● **READING PASSAGE**:
———

The Oderberger Municipal Baths were opened in 1902 as public swimming baths. Since most of the barrack apartments in Prenzlauer Berg had no bathrooms, residents performed their ablutions in the white-tiled cubicles of the public swimming baths. When Barbara Jaeschke moved in here along with her language school, she wanted to retain as much of the interior décor as possible. The public baths’ soap holders and wall tiles were retained in the refurbished seminar rooms. The old doors to the washing cubicles are now bathroom doors in the hotel rooms.

“Here we get people talking to each other. We ensure that they get to know and accept contrary opinions.”

“Hotel Oderberger” is part of the GLS Language School campus. Jaeschke’s concept of combining a starred hotel with public bathing facilities and seminar rooms was a risky balancing act in financial terms. It’s fortunate that an innovative lifting floor technology helps her to transform the swimming pool into a majestic event venue. Conferences, corporate presentations or even weddings now take place where people otherwise go swimming.

———

● **DATASET EXTRACT**:
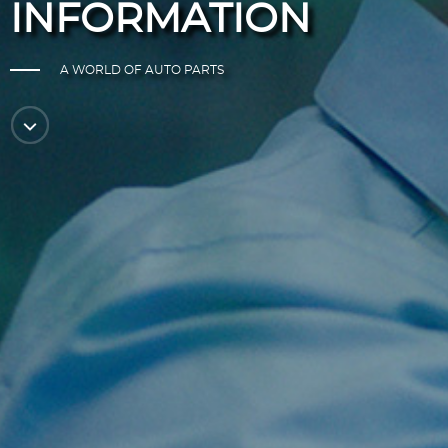
INFORMATION
A WORLD OF AUTO PARTS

———

● **APPLY WHAT YOU READ**:
a: Answer the following about the passage on the Oderberger Municipal Baths:
(i) In what year were the baths opened?
(ii) What do the old doors to the washing cubicles serve as today?
(iii) What technology allows the swimming pool to be turned into an event venue?
b: Quote the passage on the Oderberger Municipal Baths between "The Oderberger Municipal" and "the hotel rooms.", inclusive.
c: Write what comes next in the passage on the Oderberger Municipal Baths, continuing after its final sentence.
The data are not required for this work.

● **RESPONSES**:
a:
(i) 1902.
(ii) Bathroom doors in the hotel rooms.
(iii) An innovative lifting floor technology.

b:
The Oderberger Municipal Baths were opened in 1902 as public swimming baths. Since most of the barrack apartments in Prenzlauer Berg had no bathrooms, residents performed their ablutions in the white-tiled cubicles of the public swimming baths. When Barbara Jaeschke moved in here along with her language school, she wanted to retain as much of the interior décor as possible. The public baths’ soap holders and wall tiles were retained in the refurbished seminar rooms. The old doors to the washing cubicles are now bathroom doors in the hotel rooms.

c:
Barbara Jaeschke talks about her setbacks with the same degree of reflection as about her successes. She had no previous knowledge of running a business and no sound source of funding when she established her language school. She was once part of the surplus of qualified female teachers: “I had to look for alternatives, but I always had this notion in the back of my mind that the teaching profession was not my vocation.”

She complies with her parents’ wish that she might consider helping out as a teacher during the long summer holidays at her parents’ country home in southern Lower Saxony. Barbara Jaeschke soon begins to organise mini language-learning trips.

 

Her husband, Dr. Hans-Dieter Jaeschke, is an architect. When they relocate with their family from Göttingen to Berlin, the now-established “Göttingen Language School” is renamed the “Global Language School”. Barbara Jaeschke views Berlin as cosmopolitan and tolerant.

The ideal city for a language school. Jaeschke aims to use the GLS to create an environment where international contacts can be made and maintained.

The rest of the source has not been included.